● **What is required**
Would you restate every entry below word for word? Leave out the pictures.

● **Material supplied**
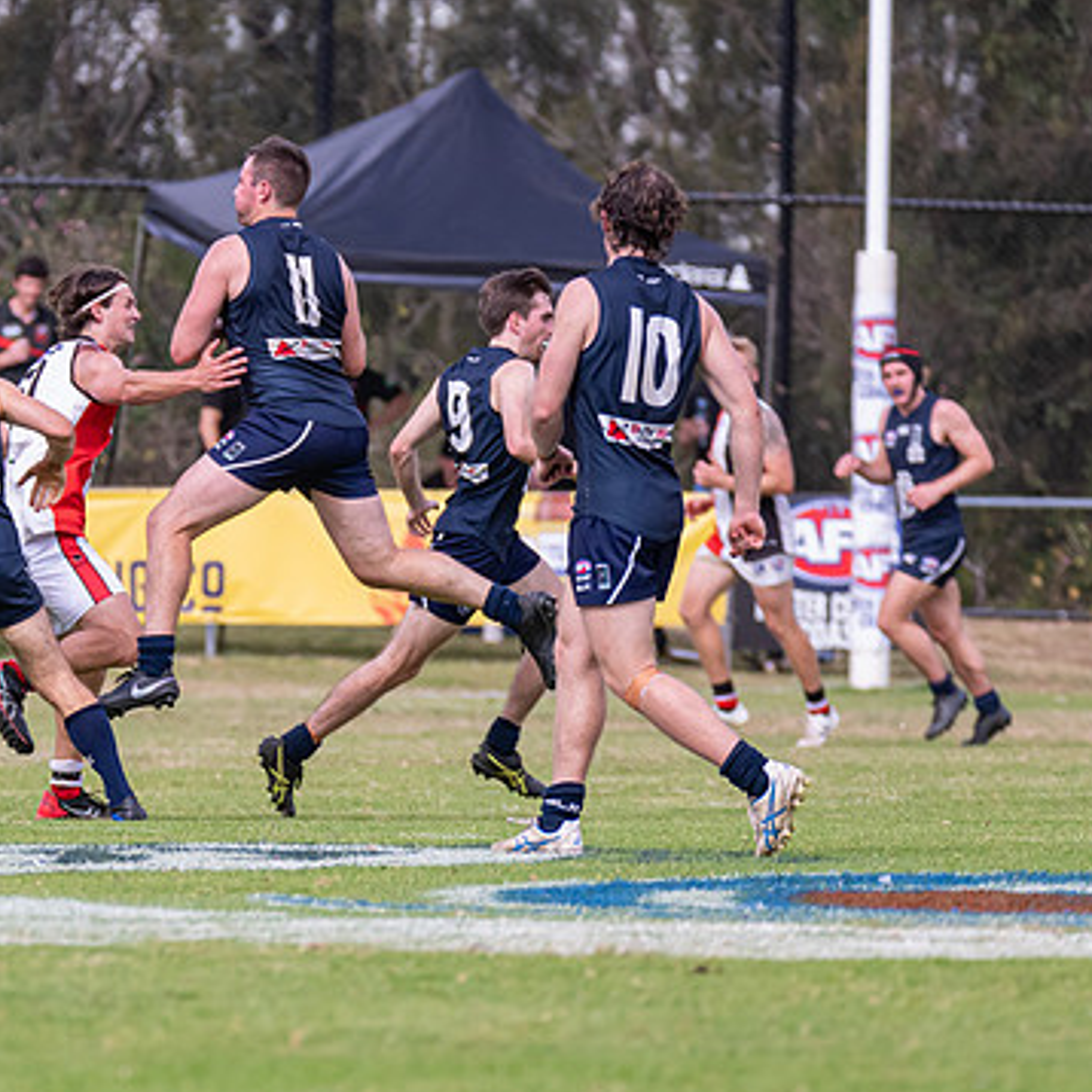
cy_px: 670
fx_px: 23449
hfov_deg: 2.7
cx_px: 14
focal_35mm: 657
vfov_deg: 2.7
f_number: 6.3
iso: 800
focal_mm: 300
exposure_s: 1/1600
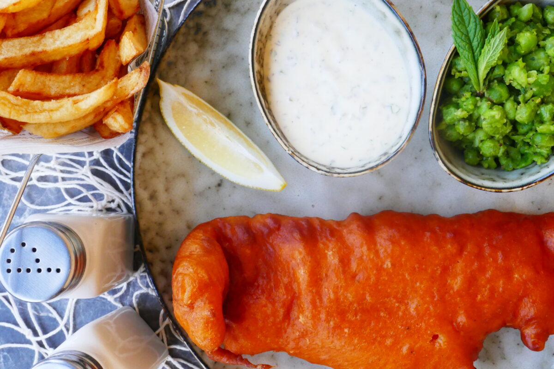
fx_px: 616
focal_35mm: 40
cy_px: 184
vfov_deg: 33.4
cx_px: 277
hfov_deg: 48.5
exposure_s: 1/50
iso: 1600
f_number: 8
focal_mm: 14.5
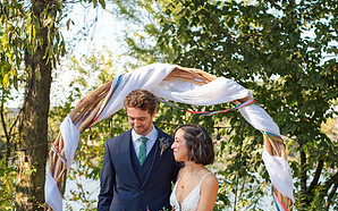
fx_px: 709
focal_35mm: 77
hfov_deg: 26.8
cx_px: 169
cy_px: 174
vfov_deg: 16.8
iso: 320
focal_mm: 50
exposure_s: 1/1250
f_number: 3.5
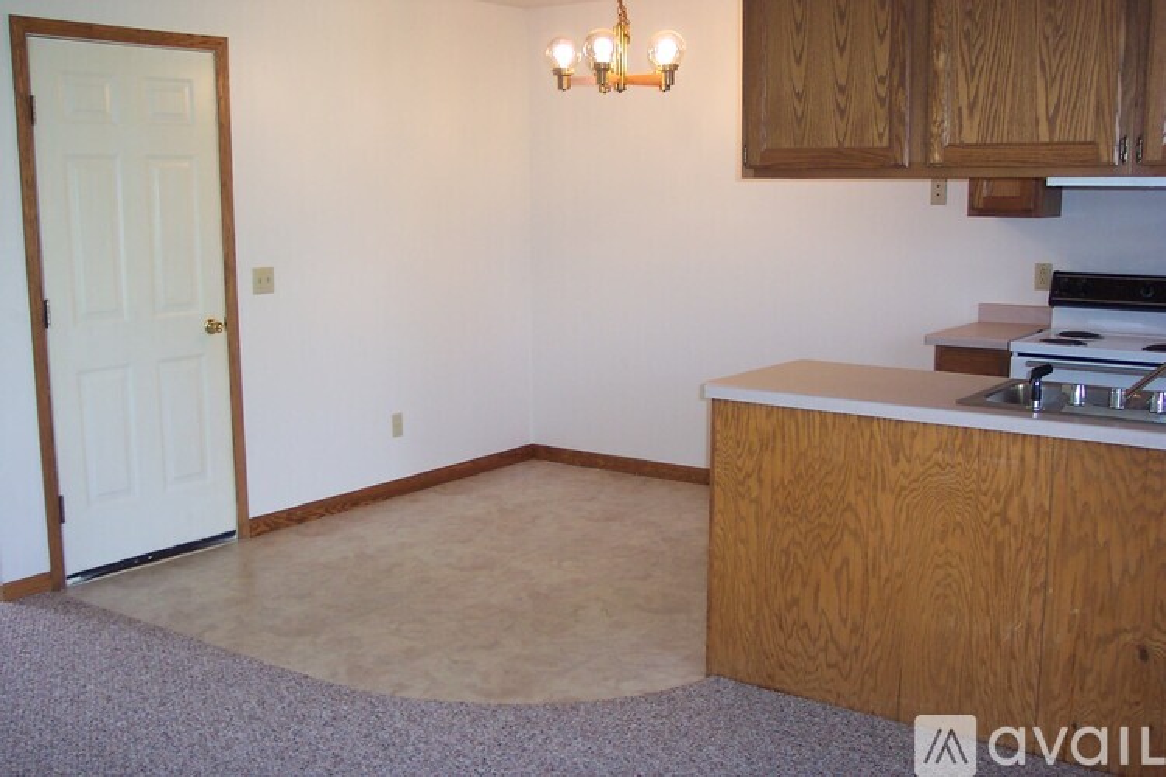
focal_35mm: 38
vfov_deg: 35.1
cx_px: 583
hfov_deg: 50.7
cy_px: 388
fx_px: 1231
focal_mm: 8
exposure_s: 1/60
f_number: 2.8
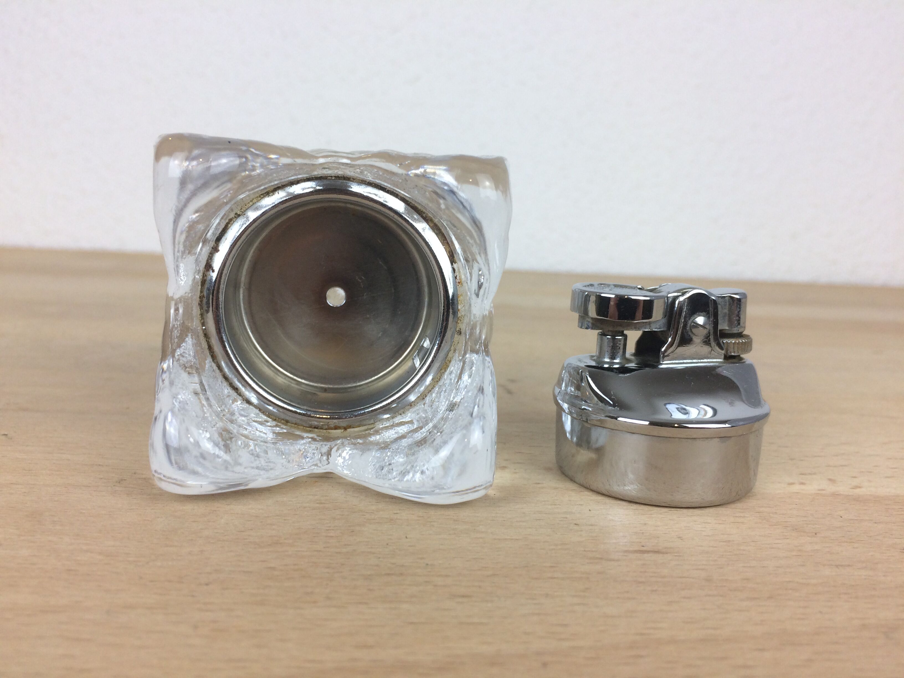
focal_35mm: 29
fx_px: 757
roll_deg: -2.6
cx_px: 452
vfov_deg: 48.2
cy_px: 339
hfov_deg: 61.7
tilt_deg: -7.4
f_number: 2.2
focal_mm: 4.15
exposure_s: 1/100
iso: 50
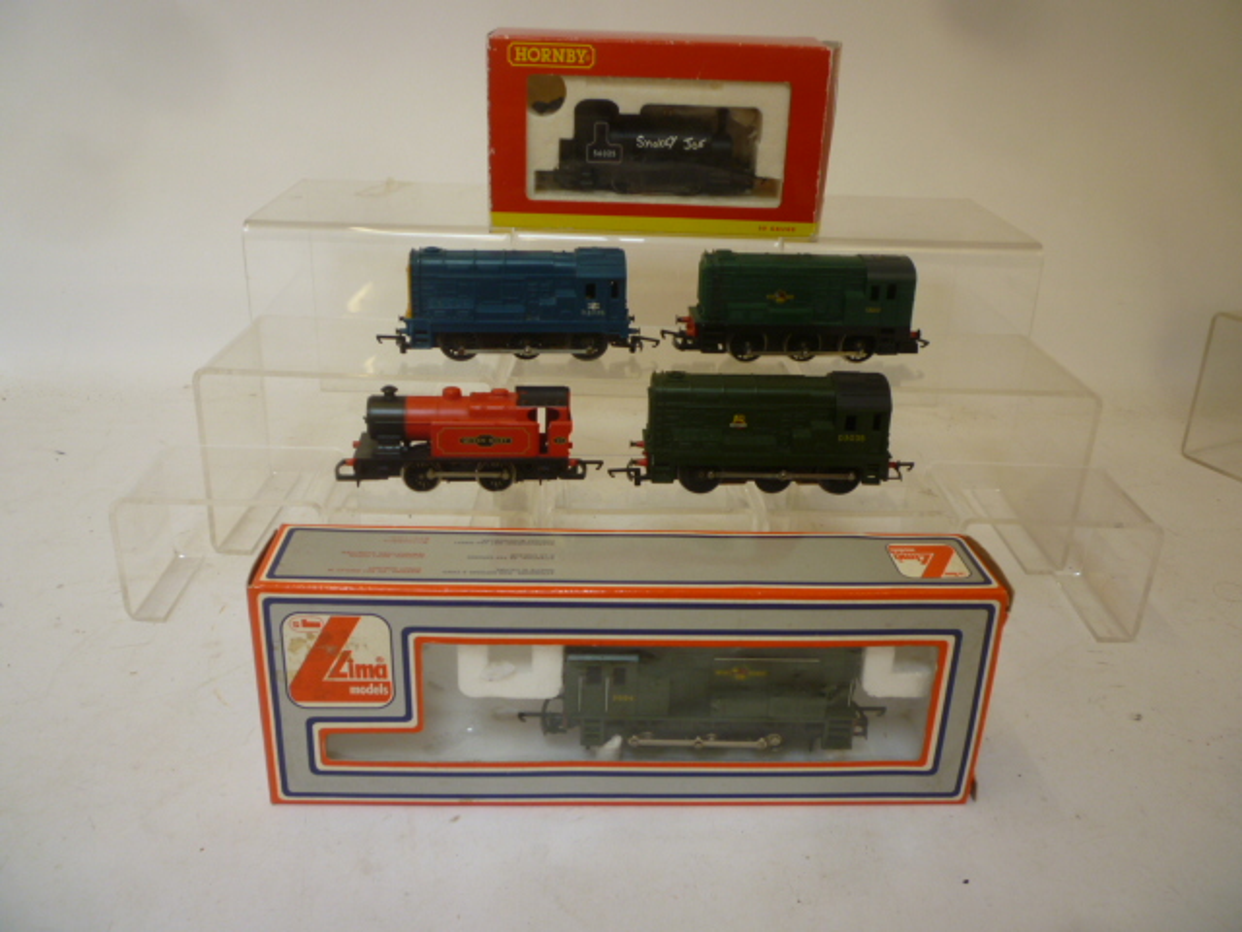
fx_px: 1041
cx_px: 621
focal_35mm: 29
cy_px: 466
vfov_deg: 48.2
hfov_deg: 61.7
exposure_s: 1/40
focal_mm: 5.2
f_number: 3.3
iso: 80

● **Problem solution**
cy_px: 670
fx_px: 23449
hfov_deg: 2.7
cx_px: 14
focal_35mm: 657
vfov_deg: 2.7
f_number: 6.3
iso: 800
focal_mm: 300
exposure_s: 1/1600
fx_px: 616
focal_35mm: 40
cy_px: 184
vfov_deg: 33.4
cx_px: 277
hfov_deg: 48.5
exposure_s: 1/50
iso: 1600
f_number: 8
focal_mm: 14.5
fx_px: 709
focal_35mm: 77
hfov_deg: 26.8
cx_px: 169
cy_px: 174
vfov_deg: 16.8
iso: 320
focal_mm: 50
exposure_s: 1/1250
f_number: 3.5
focal_35mm: 38
vfov_deg: 35.1
cx_px: 583
hfov_deg: 50.7
cy_px: 388
fx_px: 1231
focal_mm: 8
exposure_s: 1/60
f_number: 2.8
focal_35mm: 29
fx_px: 757
roll_deg: -2.6
cx_px: 452
vfov_deg: 48.2
cy_px: 339
hfov_deg: 61.7
tilt_deg: -7.4
f_number: 2.2
focal_mm: 4.15
exposure_s: 1/100
iso: 50
fx_px: 1041
cx_px: 621
focal_35mm: 29
cy_px: 466
vfov_deg: 48.2
hfov_deg: 61.7
exposure_s: 1/40
focal_mm: 5.2
f_number: 3.3
iso: 80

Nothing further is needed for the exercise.